La réalisatrice s’est inspirée de faits des années 80 et 90 qui ont connu une explosion des vols de tombes alors que, pendant des millénaires, personne n’avait vraiment osé y toucher. Il y a d’un côté des hommes et des femmes, ces pauvres hères, qui prennent des risques, et de l’autre côté, une bourgeoisie incarnée par l’invisible Spartaco ou par la mère de la fiancée de l’Anglais. Cette femme règne sur une demeure de la région, une demeure qui s’écroule comme sa caste aristocratique. Elle exploite Italia, une jeune femme, sous prétexte de lui enseigner le chant, une jeune femme en rupture avec les autres personnages. Lumineuse, fantasque, courageuse, droite. Lorsqu’elle comprend les activités de ses nouveaux camarades, rustres, qui l’agressent physiquement lors d’une fête au village, elle les alerte sur ces objets qui « ne sont pas faits pour les yeux des hommes mais pour les âmes« . C’est la seule qui pressent qu’en profanant le royaume des morts, l’issue sera fatale.
La direction de la photographie a privilégié un grain, une lumière toute particulière qui nous ramènent plus aux années 70 qu’aux années 80, un filtre jaunâtre. La fiction débute par un « noir » comme si l’on ouvrait les yeux en même temps que la caméra nous embarque dans cette histoire. Le film réalisé sur pellicules passe d’un format à un autre sur certaines scènes sans que l’on en saisisse la raison.
Alice Rohrwacher s’accorde beaucoup de liberté dans sa réalisation. Elle tente beaucoup, elle désire toucher à tout. On a du Fellini mais aussi du Chaplin. Il y a une multitude de personnages et le protagoniste principal, falot s’il n’avait pas ce don, n’est pas celui que l’on retiendra.
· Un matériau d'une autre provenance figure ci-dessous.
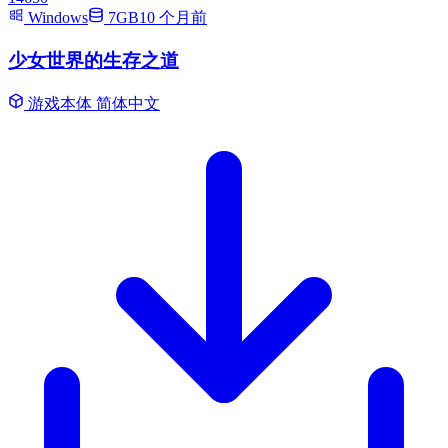
Windows
7GB
10 个月前
少女世界的生存之道
游戏本体
简体中文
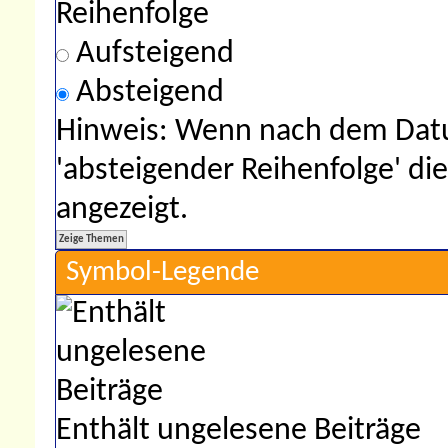
Reihenfolge
Aufsteigend
Absteigend
Hinweis: Wenn nach dem Datu
'absteigender Reihenfolge' di
angezeigt.
Symbol-Legende
Enthält ungelesene Beiträge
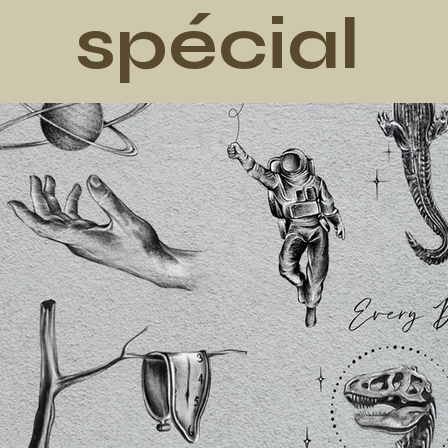
spécial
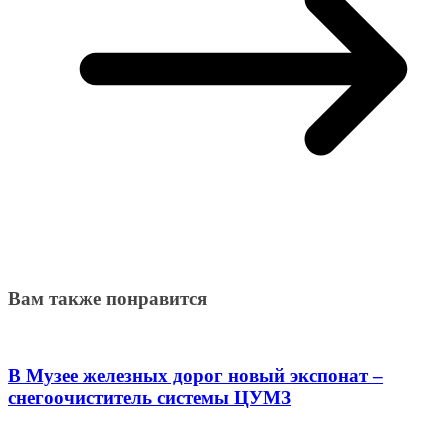
Вам также понравится
В Музее железных дорог новый экспонат –
снегоочиститель системы ЦУМЗ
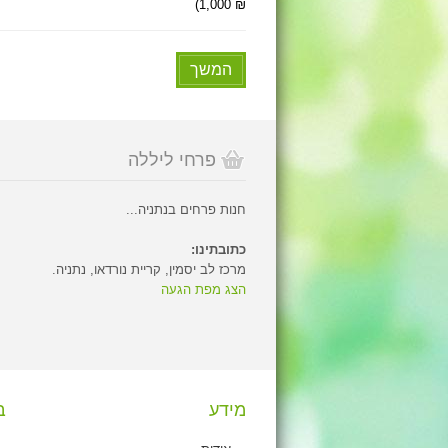
₪ 1,000)
המשך
פרחי ליללה
חנות פרחים בנתניה...
כתובתינו:
מרכז לב יסמין, קריית נורדאו, נתניה.
הצג מפת הגעה
מידע
ב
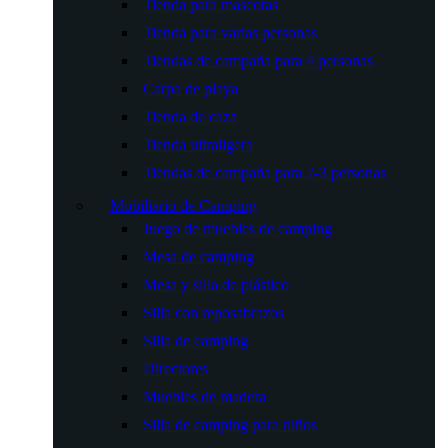
Tienda para mascotas
Tienda para varias personas
Tiendas de campaña para 4 personas
Carpa de playa
Tienda de caza
Tienda ultraligera
Tiendas de campaña para 2-3 personas
Mobiliario de Camping
Juego de muebles de camping
Mesa de camping
Mesa y silla de plástico
Silla con reposabrazos
Silla de camping
Directores
Muebles de madera
Silla de camping para niños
Il y a beaucoup de messages, trop probablement. S’il y a une écriture, un scénario, on peut regretter cependant que quelques scènes soient prévisibles, bien à l’avance. C’est une réalisation joyeuse, fournie, délurée, tellement italienne, renouant avec les comédies des années 70. Les films parfaits n’existent pas vraiment. Tant mieux.
Cette rubrique se veut régulière (et fréquente) car si vous avez lu mon premier article, vous savez dorénavant que je suis férue de cinéma. J’ai la chance de vivre dans la capitale mondiale du 7ème art, et je vous ferai part de temps en temps de mes coups de cœur.
Ces deux films ont été visionnés respectivement au Louxor et au Cinéma des cinéastes.